Brüssel mahnte indes weitere Reformen an. Der Gang an den Markt sei ein gutes Zeichen, allerdings müsse Athen die vorgegebenen Budgetziele erreichen, hieß es aus der Kommission. Dämpfende Worte auch von Analystin Sarah Hewin von Standard Chartered: “Griechenland wird weiterhin von der Troika unterstützt, es hat gerade erst eine neue Hilfstranche bekommen. Den größten Teil der Schulden halten offiziellen Investoren und es ist äußerst fraglich, ob diese Schulden nicht irgendwann umstrukturiert werden müssen.”
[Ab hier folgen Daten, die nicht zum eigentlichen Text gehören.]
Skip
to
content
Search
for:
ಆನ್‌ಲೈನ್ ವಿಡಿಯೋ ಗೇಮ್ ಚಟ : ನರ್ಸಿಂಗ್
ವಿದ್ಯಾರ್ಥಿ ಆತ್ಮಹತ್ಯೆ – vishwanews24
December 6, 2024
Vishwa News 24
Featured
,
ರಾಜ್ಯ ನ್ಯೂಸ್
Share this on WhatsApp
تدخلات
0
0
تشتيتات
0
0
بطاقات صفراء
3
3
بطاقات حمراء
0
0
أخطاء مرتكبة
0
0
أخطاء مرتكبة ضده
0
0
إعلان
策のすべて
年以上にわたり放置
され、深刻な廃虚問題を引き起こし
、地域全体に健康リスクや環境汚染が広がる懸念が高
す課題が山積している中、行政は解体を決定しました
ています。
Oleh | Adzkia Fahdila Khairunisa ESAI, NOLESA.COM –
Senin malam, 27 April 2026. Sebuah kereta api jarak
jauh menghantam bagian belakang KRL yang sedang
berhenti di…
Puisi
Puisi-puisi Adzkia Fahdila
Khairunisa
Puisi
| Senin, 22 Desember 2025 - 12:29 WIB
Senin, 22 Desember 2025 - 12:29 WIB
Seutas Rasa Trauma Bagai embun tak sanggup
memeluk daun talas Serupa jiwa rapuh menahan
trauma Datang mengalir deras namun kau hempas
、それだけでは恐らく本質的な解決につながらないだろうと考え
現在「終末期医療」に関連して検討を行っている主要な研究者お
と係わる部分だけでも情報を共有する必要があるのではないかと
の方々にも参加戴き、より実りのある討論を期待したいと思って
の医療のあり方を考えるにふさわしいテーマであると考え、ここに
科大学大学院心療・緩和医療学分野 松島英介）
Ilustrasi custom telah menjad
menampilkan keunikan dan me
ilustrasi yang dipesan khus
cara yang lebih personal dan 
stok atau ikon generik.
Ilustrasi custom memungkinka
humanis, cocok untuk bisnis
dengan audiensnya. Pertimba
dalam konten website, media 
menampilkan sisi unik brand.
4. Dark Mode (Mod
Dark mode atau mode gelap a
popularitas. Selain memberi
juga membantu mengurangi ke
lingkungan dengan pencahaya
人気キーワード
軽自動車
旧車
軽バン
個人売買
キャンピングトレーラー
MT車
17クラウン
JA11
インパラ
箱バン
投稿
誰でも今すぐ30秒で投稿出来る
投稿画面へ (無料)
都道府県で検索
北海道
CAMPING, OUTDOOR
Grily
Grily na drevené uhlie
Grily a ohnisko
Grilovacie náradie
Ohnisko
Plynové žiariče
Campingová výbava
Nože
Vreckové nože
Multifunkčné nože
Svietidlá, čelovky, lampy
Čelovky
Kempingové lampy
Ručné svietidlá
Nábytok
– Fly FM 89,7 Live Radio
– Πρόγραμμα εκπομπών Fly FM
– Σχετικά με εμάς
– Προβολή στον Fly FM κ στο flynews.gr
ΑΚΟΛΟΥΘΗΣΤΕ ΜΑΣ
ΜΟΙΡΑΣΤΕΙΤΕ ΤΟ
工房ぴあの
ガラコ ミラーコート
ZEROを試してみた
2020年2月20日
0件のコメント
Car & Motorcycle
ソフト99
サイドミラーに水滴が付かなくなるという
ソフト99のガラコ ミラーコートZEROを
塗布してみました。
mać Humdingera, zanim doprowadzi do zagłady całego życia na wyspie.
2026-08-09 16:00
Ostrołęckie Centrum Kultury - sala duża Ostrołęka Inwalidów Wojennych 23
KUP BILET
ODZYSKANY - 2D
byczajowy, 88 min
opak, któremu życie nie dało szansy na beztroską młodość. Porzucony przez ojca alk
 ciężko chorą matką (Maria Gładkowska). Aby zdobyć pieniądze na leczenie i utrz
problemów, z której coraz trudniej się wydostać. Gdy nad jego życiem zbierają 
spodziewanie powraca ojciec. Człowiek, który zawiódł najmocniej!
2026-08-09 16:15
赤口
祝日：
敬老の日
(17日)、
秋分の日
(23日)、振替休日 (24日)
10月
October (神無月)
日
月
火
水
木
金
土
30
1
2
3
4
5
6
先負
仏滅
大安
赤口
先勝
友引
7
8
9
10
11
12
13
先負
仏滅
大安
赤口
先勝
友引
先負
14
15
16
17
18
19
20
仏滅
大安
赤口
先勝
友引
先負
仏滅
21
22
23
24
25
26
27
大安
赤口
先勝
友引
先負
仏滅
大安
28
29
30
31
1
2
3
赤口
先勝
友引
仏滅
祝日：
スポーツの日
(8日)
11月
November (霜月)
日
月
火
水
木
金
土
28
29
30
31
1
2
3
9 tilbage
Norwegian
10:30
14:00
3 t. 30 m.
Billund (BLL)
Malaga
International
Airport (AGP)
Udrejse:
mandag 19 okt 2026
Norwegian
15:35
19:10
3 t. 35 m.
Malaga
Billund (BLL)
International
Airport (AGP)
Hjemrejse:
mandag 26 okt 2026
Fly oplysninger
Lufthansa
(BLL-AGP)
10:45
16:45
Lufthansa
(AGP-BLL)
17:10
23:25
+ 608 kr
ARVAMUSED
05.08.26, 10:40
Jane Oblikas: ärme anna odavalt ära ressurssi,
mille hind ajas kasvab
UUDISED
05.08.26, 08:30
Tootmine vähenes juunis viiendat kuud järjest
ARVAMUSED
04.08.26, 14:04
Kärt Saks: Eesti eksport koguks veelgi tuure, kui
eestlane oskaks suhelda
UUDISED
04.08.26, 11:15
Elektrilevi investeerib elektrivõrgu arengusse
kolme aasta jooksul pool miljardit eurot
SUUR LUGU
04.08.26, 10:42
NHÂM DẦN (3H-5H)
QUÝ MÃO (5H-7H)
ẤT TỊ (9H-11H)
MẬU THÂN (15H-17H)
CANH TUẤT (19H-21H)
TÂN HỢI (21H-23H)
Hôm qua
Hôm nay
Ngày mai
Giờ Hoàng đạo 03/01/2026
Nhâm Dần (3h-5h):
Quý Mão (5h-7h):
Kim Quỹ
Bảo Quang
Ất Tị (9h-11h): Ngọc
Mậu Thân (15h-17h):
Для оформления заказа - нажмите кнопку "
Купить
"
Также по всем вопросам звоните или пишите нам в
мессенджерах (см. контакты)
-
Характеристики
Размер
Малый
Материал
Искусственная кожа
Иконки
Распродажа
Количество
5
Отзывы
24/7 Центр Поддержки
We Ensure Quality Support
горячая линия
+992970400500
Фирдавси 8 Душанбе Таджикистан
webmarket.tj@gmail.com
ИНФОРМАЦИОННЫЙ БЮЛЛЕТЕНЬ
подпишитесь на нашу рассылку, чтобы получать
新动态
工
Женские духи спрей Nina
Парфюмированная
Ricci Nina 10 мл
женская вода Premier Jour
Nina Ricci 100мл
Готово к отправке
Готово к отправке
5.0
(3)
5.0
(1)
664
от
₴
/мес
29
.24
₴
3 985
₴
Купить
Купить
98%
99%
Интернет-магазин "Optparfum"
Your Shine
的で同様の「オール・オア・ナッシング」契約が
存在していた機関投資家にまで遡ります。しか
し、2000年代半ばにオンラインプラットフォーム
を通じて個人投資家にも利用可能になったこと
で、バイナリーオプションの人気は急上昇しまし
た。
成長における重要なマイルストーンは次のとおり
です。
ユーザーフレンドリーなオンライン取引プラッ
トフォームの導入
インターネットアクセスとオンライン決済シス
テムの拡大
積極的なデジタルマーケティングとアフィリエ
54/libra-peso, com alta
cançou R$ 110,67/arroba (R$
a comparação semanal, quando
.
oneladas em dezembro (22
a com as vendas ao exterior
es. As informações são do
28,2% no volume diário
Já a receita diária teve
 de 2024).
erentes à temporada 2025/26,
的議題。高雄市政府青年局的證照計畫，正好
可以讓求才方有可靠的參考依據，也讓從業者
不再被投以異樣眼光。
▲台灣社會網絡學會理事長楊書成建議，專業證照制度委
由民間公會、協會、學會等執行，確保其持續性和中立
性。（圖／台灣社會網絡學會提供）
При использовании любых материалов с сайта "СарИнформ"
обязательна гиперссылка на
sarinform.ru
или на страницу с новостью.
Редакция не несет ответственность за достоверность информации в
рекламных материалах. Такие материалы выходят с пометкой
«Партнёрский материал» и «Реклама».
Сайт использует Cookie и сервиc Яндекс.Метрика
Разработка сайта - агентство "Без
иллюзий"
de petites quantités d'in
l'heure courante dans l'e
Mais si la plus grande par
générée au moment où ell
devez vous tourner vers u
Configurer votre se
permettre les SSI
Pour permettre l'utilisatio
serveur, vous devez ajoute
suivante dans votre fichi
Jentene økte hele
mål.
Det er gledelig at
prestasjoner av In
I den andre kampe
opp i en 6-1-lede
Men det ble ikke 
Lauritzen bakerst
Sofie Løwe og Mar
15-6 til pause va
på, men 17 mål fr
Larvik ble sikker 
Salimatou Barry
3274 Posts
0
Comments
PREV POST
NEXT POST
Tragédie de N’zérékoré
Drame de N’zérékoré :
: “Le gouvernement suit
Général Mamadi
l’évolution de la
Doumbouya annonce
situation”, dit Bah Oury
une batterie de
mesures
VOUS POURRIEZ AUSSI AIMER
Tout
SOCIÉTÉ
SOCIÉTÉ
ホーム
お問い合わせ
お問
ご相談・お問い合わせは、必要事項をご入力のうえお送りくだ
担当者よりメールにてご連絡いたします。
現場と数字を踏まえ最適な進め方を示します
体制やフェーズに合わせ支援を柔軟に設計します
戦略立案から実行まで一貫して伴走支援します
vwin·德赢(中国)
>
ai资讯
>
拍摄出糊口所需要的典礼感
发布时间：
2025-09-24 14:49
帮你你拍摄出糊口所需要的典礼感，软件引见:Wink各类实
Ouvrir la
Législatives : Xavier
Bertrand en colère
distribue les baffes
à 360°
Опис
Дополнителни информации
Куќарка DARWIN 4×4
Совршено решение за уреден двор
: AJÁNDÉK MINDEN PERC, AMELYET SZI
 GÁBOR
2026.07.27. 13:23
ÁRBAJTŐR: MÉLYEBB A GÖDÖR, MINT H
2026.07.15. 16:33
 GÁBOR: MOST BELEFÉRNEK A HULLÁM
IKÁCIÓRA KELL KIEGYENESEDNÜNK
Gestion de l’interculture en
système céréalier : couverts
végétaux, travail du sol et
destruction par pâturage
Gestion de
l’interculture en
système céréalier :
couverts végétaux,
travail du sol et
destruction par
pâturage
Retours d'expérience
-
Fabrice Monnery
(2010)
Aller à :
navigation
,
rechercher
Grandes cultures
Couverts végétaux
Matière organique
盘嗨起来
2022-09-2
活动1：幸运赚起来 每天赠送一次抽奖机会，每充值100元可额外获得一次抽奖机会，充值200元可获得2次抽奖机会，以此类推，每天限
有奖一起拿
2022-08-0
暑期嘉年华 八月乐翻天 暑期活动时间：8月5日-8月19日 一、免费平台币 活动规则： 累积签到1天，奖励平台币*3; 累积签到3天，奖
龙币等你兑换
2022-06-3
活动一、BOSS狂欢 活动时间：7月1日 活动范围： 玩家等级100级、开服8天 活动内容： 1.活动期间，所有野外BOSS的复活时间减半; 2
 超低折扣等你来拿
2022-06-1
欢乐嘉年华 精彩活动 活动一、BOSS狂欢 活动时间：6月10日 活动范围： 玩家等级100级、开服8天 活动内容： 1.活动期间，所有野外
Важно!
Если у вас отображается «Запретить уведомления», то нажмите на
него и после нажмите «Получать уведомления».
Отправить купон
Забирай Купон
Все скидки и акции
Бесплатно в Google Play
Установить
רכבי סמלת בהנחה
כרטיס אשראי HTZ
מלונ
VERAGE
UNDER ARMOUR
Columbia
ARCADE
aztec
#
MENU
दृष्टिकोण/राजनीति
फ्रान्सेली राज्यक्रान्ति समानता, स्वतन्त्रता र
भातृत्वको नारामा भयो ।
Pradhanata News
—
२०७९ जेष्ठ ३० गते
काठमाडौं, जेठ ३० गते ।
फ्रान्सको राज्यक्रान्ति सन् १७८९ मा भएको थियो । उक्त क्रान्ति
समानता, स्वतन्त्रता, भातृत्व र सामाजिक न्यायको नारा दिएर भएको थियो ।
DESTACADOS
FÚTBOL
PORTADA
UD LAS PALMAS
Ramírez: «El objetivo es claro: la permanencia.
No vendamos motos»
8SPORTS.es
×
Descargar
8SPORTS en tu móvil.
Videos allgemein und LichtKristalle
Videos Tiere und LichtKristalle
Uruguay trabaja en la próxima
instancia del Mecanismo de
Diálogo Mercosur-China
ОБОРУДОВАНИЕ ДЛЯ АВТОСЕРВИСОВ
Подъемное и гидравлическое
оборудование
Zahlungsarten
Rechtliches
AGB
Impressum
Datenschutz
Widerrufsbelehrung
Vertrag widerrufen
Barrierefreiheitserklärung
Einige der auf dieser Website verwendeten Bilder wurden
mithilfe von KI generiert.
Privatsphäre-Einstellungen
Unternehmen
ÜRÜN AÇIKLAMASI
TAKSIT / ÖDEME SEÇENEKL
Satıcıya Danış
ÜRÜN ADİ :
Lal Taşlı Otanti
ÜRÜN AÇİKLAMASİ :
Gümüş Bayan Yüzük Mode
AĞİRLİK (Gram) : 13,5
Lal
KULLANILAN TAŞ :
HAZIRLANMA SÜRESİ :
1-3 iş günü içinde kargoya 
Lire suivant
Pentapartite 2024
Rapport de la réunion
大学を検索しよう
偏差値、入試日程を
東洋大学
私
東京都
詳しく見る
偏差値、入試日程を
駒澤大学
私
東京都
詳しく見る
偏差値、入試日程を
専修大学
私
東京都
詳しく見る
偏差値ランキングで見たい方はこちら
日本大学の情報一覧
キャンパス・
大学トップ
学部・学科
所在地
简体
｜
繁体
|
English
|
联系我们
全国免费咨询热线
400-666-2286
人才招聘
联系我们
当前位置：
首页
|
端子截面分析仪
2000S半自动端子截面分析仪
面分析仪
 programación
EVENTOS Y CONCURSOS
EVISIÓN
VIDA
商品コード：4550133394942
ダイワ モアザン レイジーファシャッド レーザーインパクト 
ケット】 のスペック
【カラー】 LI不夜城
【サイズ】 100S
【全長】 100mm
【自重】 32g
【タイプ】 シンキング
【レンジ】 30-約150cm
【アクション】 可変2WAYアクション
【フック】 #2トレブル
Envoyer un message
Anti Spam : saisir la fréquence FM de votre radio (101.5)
Dass die Anleihen so gut weggingen, erstaunt indes manche Beobachter, angesichts der anhaltenden Krise in Griechenland. Womöglich spielt die Spekulation auf einen weiteren Bailout eine Rolle.

euronews-Reporterin Symela Touchtidou: “Griechenland hat seinen ersten Markttest erfolgreich bestanden. Die Frage ist nun, wie dieser Erfolg in der Realwirtschaft umgesetzt werden kann, damit das Land die Schuldenkrise hinter sich lässt. Die Finanzielle Konsolidierung hat den Weg auf den Kapitalmarkt freigemacht, doch nun wird das Wachstum gebraucht, um auch die soziale Krise zu beenden.”